What is the difference between the runtime linker (ld.so) and the prelink program? I know the runtime linker (ld.so) loads all the dynamic libraries needed for a program but what is the benefit of prelink? Both are doing the same job, aren't they?


This is largely covered by the prelink manpage:

prelink is a program that modifies ELF shared libraries and ELF dynamically linked binaries in such a way that the time needed for the dynamic linker to perform relocations at startup significantly decreases. Due to fewer relocations, the run-time memory consumption decreases as well (especially the number of unshareable pages). The prelinking information is only used at startup time if none of the dependent libraries have changed since prelinking; otherwise programs are relocated normally.

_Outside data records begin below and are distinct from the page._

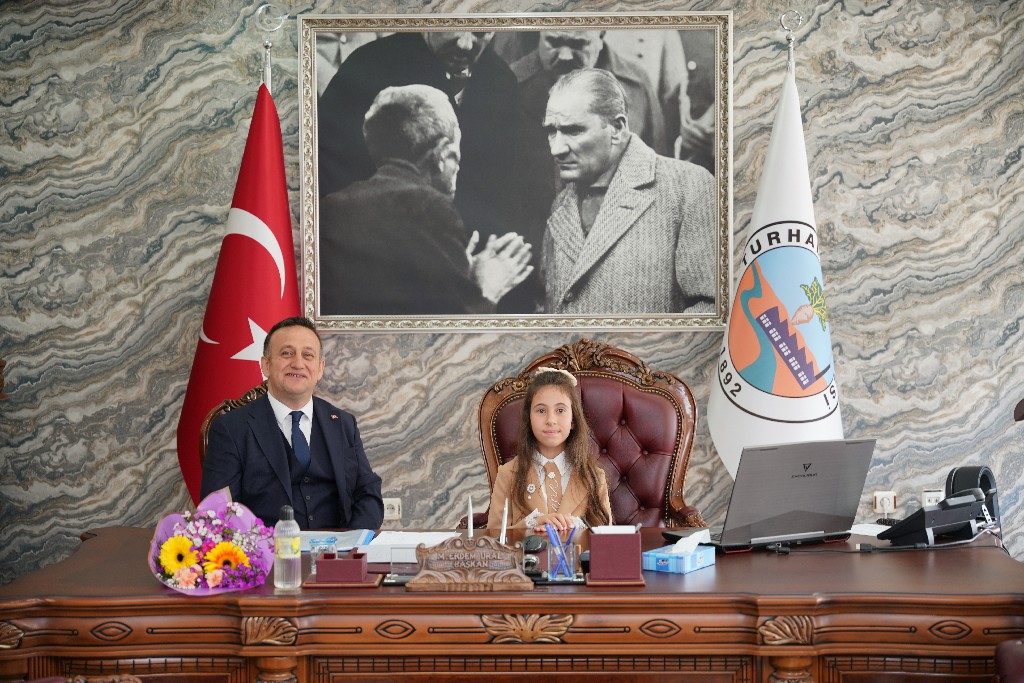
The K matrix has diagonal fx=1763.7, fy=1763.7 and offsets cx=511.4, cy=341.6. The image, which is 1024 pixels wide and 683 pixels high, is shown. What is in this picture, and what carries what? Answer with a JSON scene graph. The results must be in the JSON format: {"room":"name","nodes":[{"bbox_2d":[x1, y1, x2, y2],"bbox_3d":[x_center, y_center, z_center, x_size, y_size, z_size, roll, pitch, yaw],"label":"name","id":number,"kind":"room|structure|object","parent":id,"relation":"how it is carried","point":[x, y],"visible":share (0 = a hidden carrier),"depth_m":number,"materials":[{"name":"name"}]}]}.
{"room":"office","nodes":[
{"label":"office","id":0,"kind":"room"},
{"bbox_2d":[0,1,1022,587],"bbox_3d":[0.088,-0.340,6.288,6.224,2.910,0.176,0,2,1],"label":"wall","id":1,"kind":"structure","parent":0,"point":[818,132],"depth_m":6.22,"materials":[{"name":"grey stone"}]},
{"bbox_2d":[382,497,401,521],"bbox_3d":[-0.434,0.591,6.227,0.094,0.089,0.013,0,2,1],"label":"wall socket","id":2,"kind":"object","parent":1,"relation":"attached to","point":[395,510],"visible":0.79,"depth_m":6.22,"materials":[{"name":"white plastic"}]},
{"bbox_2d":[302,10,734,332],"bbox_3d":[0.021,-0.604,6.155,1.440,1.143,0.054,0,2,1],"label":"framed portrait","id":3,"kind":"object","parent":1,"relation":"attached to","point":[485,317],"visible":0.98,"depth_m":6.15,"materials":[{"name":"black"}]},
{"bbox_2d":[872,491,896,513],"bbox_3d":[1.291,0.557,6.104,0.077,0.088,0.014,0,2,1],"label":"wall socket","id":4,"kind":"object","parent":1,"relation":"attached to","point":[878,500],"visible":0.95,"depth_m":6.10,"materials":[{"name":"white plastic"}]},
{"bbox_2d":[921,489,944,505],"bbox_3d":[1.469,0.562,6.128,0.088,0.098,0.012,0,2,1],"label":"wall socket","id":5,"kind":"object","parent":1,"relation":"attached to","point":[928,496],"visible":0.56,"depth_m":6.12,"materials":[{"name":"white plastic"}]},
{"label":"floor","id":6,"kind":"structure","parent":0,"visible":0},
{"bbox_2d":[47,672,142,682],"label":"leather chair","id":7,"kind":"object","parent":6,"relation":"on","point":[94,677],"visible":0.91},
{"bbox_2d":[199,380,268,468],"bbox_3d":[-0.652,0.650,5.380,0.673,1.054,0.716,0,2,1],"label":"wooden chair","id":8,"kind":"object","parent":6,"relation":"on","point":[217,409],"visible":0.07,"depth_m":5.47,"materials":[{"name":"brown wood"}]},
{"bbox_2d":[200,317,384,528],"bbox_3d":[-0.651,0.402,5.166,0.502,0.889,0.661,-1,2,-22],"label":"man","id":9,"kind":"object","parent":8,"relation":"on","point":[277,443],"visible":0.78,"depth_m":5.00},
{"bbox_2d":[255,5,287,90],"bbox_3d":[-0.848,-0.137,6.184,0.390,1.996,0.407,0,2,1],"label":"flagpole","id":10,"kind":"object","parent":6,"relation":"on","point":[267,76],"visible":0.23,"depth_m":6.15,"materials":[{"name":"silver metal"}]},
{"bbox_2d":[178,77,300,506],"bbox_3d":[-0.865,0.096,5.902,0.462,1.965,0.539,0,2,1],"label":"red flag","id":11,"kind":"object","parent":10,"relation":"hanging from","point":[261,315],"visible":0.6,"depth_m":5.86,"materials":[{"name":"red fabric"}]},
{"bbox_2d":[0,525,1023,682],"bbox_3d":[0.045,0.886,4.212,2.411,0.721,1.024,0,2,1],"label":"desk","id":12,"kind":"object","parent":6,"relation":"on","point":[722,566],"visible":0.83,"depth_m":3.78,"materials":[{"name":"brown wood"}]},
{"bbox_2d":[149,487,274,595],"bbox_3d":[-0.652,0.445,3.871,0.273,0.210,0.326,0,2,1],"label":"flower bouquet","id":13,"kind":"object","parent":12,"relation":"on","point":[179,540],"visible":0.95,"depth_m":3.83,"materials":[{"name":"plant"}]},
{"bbox_2d":[274,505,300,590],"bbox_3d":[-0.496,0.454,3.894,0.060,0.182,0.060,0,2,1],"label":"bottle","id":14,"kind":"object","parent":12,"relation":"on","point":[289,544],"visible":0.99,"depth_m":3.87,"materials":[{"name":"clear plastic"}]},
{"bbox_2d":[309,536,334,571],"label":"drinking glass","id":15,"kind":"object","parent":12,"relation":"on","point":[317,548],"visible":0.74,"depth_m":4.06,"materials":[{"name":"clear glass"}]},
{"bbox_2d":[300,528,375,553],"bbox_3d":[-0.493,0.504,4.530,0.287,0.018,0.258,0,2,1],"label":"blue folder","id":16,"kind":"object","parent":12,"relation":"on","point":[345,540],"visible":0.55,"depth_m":4.51,"materials":[{"name":"blue paper"}]},
{"bbox_2d":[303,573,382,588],"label":"tray","id":17,"kind":"object","parent":12,"relation":"on","point":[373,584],"visible":0.5,"depth_m":3.89,"materials":[{"name":"brown wood"}]},
{"bbox_2d":[316,551,366,583],"bbox_3d":[-0.380,0.504,3.956,0.131,0.069,0.110,0,2,1],"label":"box","id":18,"kind":"object","parent":17,"relation":"on","point":[361,562],"visible":0.99,"depth_m":3.90,"materials":[{"name":"red leather"}]},
{"bbox_2d":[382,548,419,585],"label":"holder","id":19,"kind":"object","parent":12,"relation":"on","point":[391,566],"visible":0.82,"depth_m":3.98,"materials":[{"name":"clear glass"}]},
{"bbox_2d":[361,530,458,562],"bbox_3d":[-0.241,0.504,4.381,0.217,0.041,0.282,0,2,1],"label":"paper stack","id":20,"kind":"object","parent":12,"relation":"on","point":[413,542],"visible":0.63,"depth_m":4.32,"materials":[{"name":"white paper"}]},
{"bbox_2d":[405,537,533,590],"bbox_3d":[-0.093,0.485,3.888,0.278,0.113,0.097,0,2,1],"label":"name plate","id":21,"kind":"object","parent":12,"relation":"on","point":[509,574],"visible":0.99,"depth_m":3.87,"materials":[{"name":"brown wood"}]},
{"bbox_2d":[467,495,473,538],"bbox_3d":[-0.100,0.447,4.284,0.013,0.142,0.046,0,2,1],"label":"pen","id":22,"kind":"object","parent":21,"relation":"in","point":[471,526],"visible":0.96,"depth_m":4.27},
{"bbox_2d":[499,497,508,543],"bbox_3d":[-0.019,0.436,4.059,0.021,0.164,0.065,0,2,1],"label":"pen","id":23,"kind":"object","parent":21,"relation":"in","point":[503,540],"visible":0.88,"depth_m":4.05,"materials":[{"name":"metal"}]},
{"bbox_2d":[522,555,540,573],"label":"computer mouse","id":24,"kind":"object","parent":12,"relation":"on","point":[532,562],"visible":0.74,"depth_m":4.03,"materials":[{"name":"black plastic"}]},
{"bbox_2d":[521,534,546,551],"bbox_3d":[0.053,0.493,4.332,0.062,0.044,0.111,0,2,12],"label":"computer mouse","id":25,"kind":"object","parent":12,"relation":"on","point":[530,542],"visible":0.98,"depth_m":4.29,"materials":[{"name":"black plastic"}]},
{"bbox_2d":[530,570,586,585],"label":"tray","id":26,"kind":"object","parent":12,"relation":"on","point":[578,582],"visible":0.61,"depth_m":3.92,"materials":[{"name":"black"}]},
{"bbox_2d":[545,537,578,579],"bbox_3d":[0.117,0.490,4.018,0.095,0.093,0.076,0,2,1],"label":"pen holder","id":27,"kind":"object","parent":12,"relation":"on","point":[550,568],"visible":0.84,"depth_m":3.99,"materials":[{"name":"clear glass"}]},
{"bbox_2d":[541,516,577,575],"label":"pen","id":28,"kind":"object","parent":27,"relation":"in","point":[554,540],"visible":0.85,"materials":[{"name":"blue plastic"}]},
{"bbox_2d":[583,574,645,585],"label":"base","id":29,"kind":"object","parent":12,"relation":"on","point":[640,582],"visible":0.56,"depth_m":3.90,"materials":[{"name":"brown wood"}]},
{"bbox_2d":[588,526,641,580],"bbox_3d":[0.233,0.475,3.987,0.133,0.116,0.162,0,2,1],"label":"desk organizer","id":30,"kind":"object","parent":12,"relation":"on","point":[622,544],"visible":0.99,"depth_m":3.92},
{"bbox_2d":[643,533,715,572],"bbox_3d":[0.390,0.477,4.098,0.112,0.090,0.167,1,2,34],"label":"tissue box","id":31,"kind":"object","parent":12,"relation":"on","point":[670,560],"visible":0.98,"depth_m":4.05,"materials":[{"name":"blue cardboard"}]},
{"bbox_2d":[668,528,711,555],"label":"tissue","id":32,"kind":"object","parent":31,"relation":"in","point":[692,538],"visible":0.89,"depth_m":4.14,"materials":[{"name":"white paper"}]},
{"bbox_2d":[666,437,877,550],"bbox_3d":[0.657,0.376,4.456,0.430,0.258,0.319,-1,2,-29],"label":"laptop","id":33,"kind":"object","parent":12,"relation":"on","point":[852,456],"visible":0.99,"depth_m":4.37,"materials":[{"name":"metal"}]},
{"bbox_2d":[850,522,890,536],"bbox_3d":[0.943,0.486,4.582,0.221,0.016,0.218,0,2,1],"label":"paper","id":34,"kind":"object","parent":12,"relation":"on","point":[880,526],"visible":0.45,"depth_m":4.59,"materials":[{"name":"white paper"}]},
{"bbox_2d":[879,488,990,546],"bbox_3d":[1.070,0.437,4.443,0.268,0.131,0.219,-2,2,-35],"label":"telephone","id":35,"kind":"object","parent":12,"relation":"on","point":[920,526],"visible":0.98,"depth_m":4.38,"materials":[{"name":"black plastic"}]},
{"bbox_2d":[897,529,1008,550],"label":"cable","id":36,"kind":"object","parent":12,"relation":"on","point":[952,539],"visible":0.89,"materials":[{"name":"grey plastic"}]},
{"bbox_2d":[945,465,999,525],"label":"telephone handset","id":37,"kind":"object","parent":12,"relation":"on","point":[964,476],"visible":0.56,"depth_m":4.44,"materials":[{"name":"black"}]},
{"bbox_2d":[453,338,709,527],"bbox_3d":[0.231,0.584,5.346,0.759,1.139,0.744,0,2,1],"label":"armchair","id":38,"kind":"object","parent":6,"relation":"on","point":[552,357],"visible":0.38,"depth_m":5.52,"materials":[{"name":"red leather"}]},
{"bbox_2d":[487,364,615,530],"bbox_3d":[0.116,0.439,5.136,0.346,0.685,0.392,0,2,1],"label":"girl","id":39,"kind":"object","parent":38,"relation":"on","point":[564,421],"visible":0.59,"depth_m":5.08},
{"bbox_2d":[779,10,803,72],"bbox_3d":[0.964,-0.133,6.098,0.367,1.934,0.354,0,2,1],"label":"flagpole","id":40,"kind":"object","parent":6,"relation":"on","point":[790,50],"visible":0.29,"depth_m":6.06,"materials":[{"name":"silver metal"}]},
{"bbox_2d":[709,50,841,477],"bbox_3d":[0.913,0.001,5.852,0.471,2.021,0.559,-1,2,-14],"label":"white flag","id":41,"kind":"object","parent":40,"relation":"hanging from","point":[778,210],"visible":0.69,"depth_m":5.82,"materials":[{"name":"white fabric"}]},
{"bbox_2d":[994,639,1023,682],"bbox_3d":[1.244,0.730,3.218,0.747,0.995,0.757,0,2,1],"label":"leather chair","id":42,"kind":"object","parent":6,"relation":"on","point":[1002,662],"visible":0.93,"depth_m":3.40,"materials":[{"name":"red leather"}]}
]}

prelink first collects ELF binaries to be prelinked and all the ELF shared libraries they depend on. Then it assigns a unique virtual address space slot to each library and relinks the shared library to that base address. When the dynamic linker attempts to load such a library, unless that virtual address space slot is already occupied, it maps the library into the given slot. After this is done, prelink, with the help of dynamic linker, resolves all relocations in the binary or library against its dependent libraries and stores the relocations into the ELF object. It also stores a list of all dependent libraries together with their checksums into the binary or library. For binaries, it also computes a list of conflicts (relocations that resolve differently in the binary's symbol search scope than in the smaller search scope in which the dependent library was resolved) and stores it into a special ELF section.

At runtime, the dynamic linker first checks whether all dependent libraries were successfully mapped into their designated address space slots, and whether they have not changed since the prelinking was done. If all checks are successful, the dynamic linker just replays the list of conflicts (which is usually significantly shorter than total number of relocations) instead of relocating each library.

The main difference between ld.so and prelink is that the former runs every time a dynamically-linked binary is loaded. prelink tries to reduce the time and memory taken by ld.so at program startup by pre-computing the library relocations involved in dynamically linking a binary; it stores these relocations, along with the information necessary to determine whether they are still valid, in the binary, and ld.so can use that information to skip doing its own relocation (as long as the pre-linked relocations worked).

Using prelink does have a number of adverse consequences, in particular:

  • it modifies binaries, which means they can no longer be compared to their “origin” (package etc.) to determine whether they have been tampered with;
  • it results in fixed relocations, which greatly reduces the scope of address-space layout randomisation and thus reduces the system’s security (for any given pre-linked binary, as long as the linked libraries don’t change the relocations will stay the same, which is very useful to an attacker trying to exploit a gadget in one of the libraries).